▶ **Data for this exercise**:
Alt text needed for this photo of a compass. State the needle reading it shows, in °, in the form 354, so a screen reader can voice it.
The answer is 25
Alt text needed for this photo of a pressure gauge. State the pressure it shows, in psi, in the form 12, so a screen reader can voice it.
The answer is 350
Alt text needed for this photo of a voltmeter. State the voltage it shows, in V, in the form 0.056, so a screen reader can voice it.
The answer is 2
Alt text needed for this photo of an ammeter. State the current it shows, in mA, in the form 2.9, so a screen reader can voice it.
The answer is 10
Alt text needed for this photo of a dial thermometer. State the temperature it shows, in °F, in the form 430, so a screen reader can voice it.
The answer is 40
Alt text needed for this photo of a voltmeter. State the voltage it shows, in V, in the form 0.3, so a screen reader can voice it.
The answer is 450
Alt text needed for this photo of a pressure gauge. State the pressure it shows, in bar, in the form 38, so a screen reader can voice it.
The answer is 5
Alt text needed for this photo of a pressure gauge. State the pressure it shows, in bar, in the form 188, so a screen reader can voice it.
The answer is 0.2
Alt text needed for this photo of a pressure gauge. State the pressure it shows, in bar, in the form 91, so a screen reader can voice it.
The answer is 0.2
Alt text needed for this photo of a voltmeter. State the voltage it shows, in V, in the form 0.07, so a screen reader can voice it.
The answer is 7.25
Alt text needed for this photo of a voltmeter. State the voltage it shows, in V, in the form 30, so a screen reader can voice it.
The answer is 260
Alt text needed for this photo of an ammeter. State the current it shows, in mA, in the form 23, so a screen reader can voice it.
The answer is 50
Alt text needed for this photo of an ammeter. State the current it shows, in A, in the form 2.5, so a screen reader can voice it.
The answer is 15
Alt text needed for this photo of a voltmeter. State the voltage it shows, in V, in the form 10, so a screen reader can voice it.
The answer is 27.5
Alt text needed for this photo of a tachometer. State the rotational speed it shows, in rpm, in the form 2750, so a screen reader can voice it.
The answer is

▶ **Task requirements**:
Report how many lines of the records above contain the string "current", counting only matches with the same capitalization. Give only the number.

▶ **Exercise output**:
3